## What you will do
In the data below, which lines contain "lekerekített"? List them by copying each one.

┄┄┄┄┄┄┄┄┄┄

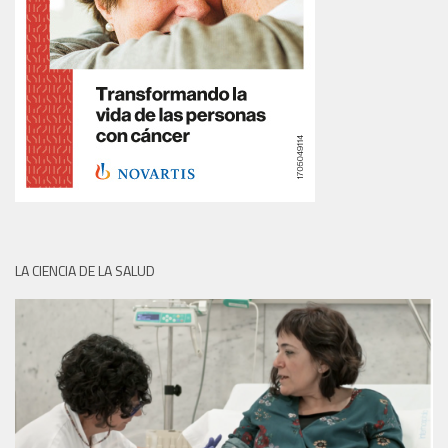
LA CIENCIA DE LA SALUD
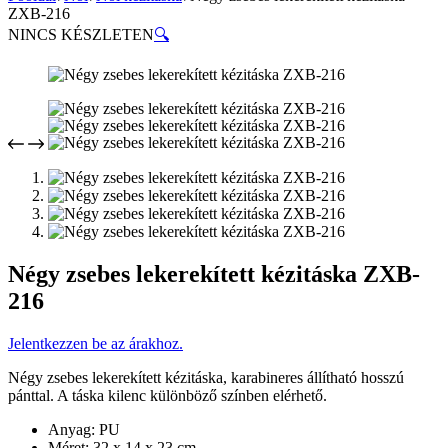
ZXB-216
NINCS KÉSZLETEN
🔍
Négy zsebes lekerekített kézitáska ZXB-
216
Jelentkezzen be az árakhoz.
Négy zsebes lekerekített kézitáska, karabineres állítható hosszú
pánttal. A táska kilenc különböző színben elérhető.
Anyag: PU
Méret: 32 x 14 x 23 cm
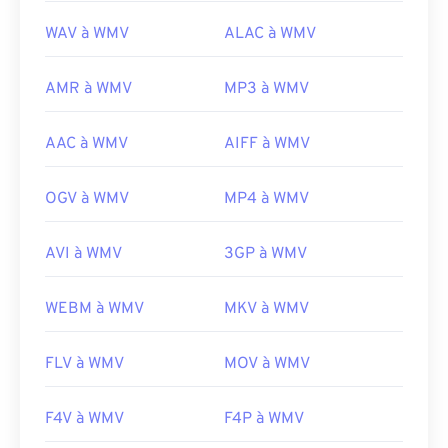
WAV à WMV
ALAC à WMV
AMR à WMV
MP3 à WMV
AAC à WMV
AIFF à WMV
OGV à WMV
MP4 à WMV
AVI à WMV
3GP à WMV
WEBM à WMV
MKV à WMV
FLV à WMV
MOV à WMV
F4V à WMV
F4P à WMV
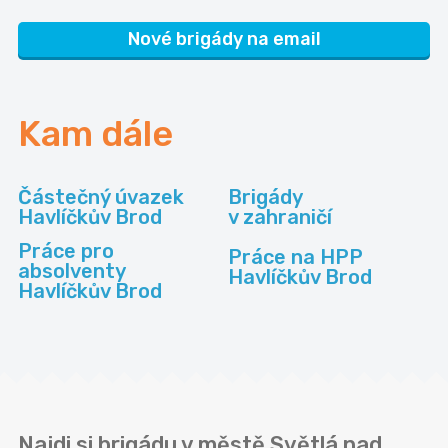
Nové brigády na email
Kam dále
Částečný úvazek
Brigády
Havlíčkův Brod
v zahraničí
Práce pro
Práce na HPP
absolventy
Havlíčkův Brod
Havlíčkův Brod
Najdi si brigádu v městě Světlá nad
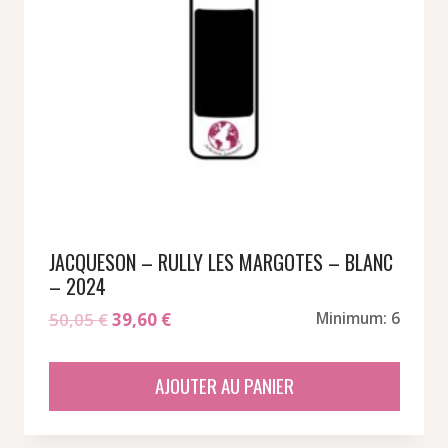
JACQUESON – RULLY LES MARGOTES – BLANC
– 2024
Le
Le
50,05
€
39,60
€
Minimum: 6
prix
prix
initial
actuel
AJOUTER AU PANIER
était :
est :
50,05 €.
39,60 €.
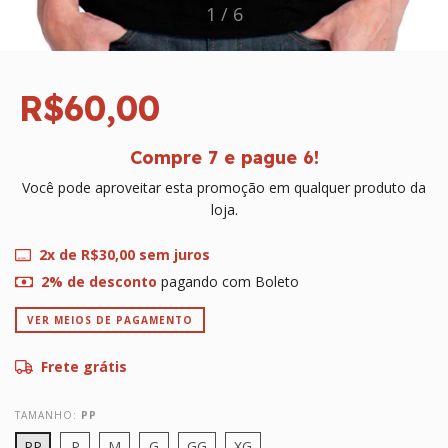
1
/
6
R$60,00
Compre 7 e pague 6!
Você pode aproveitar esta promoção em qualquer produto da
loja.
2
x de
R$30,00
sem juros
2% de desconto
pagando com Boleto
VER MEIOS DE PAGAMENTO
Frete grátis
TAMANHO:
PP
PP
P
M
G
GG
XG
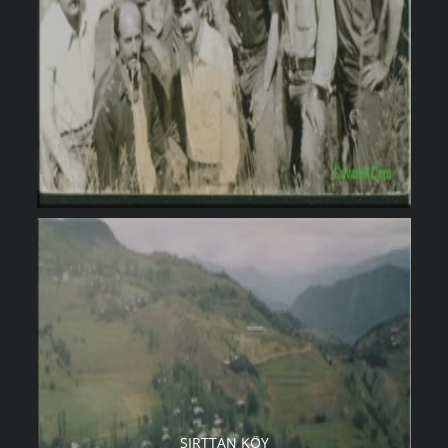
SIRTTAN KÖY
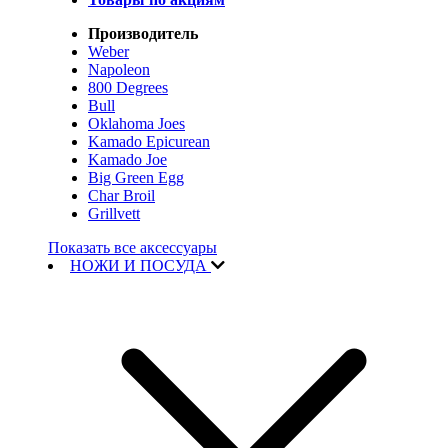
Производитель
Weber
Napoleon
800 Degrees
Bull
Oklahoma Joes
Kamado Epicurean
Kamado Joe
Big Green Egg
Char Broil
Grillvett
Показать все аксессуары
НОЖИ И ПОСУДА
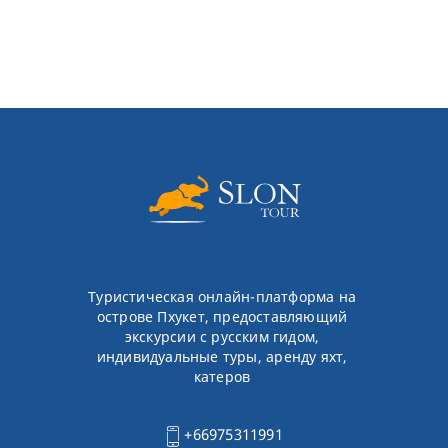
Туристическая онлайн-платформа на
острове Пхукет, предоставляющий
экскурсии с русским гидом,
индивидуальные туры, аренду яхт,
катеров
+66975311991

┄┄┄┄┄┄┄┄┄┄

## Output of the task
Négy zsebes lekerekített kézitáska ZXB-
Négy zsebes lekerekített kézitáska, karabineres állítható hosszú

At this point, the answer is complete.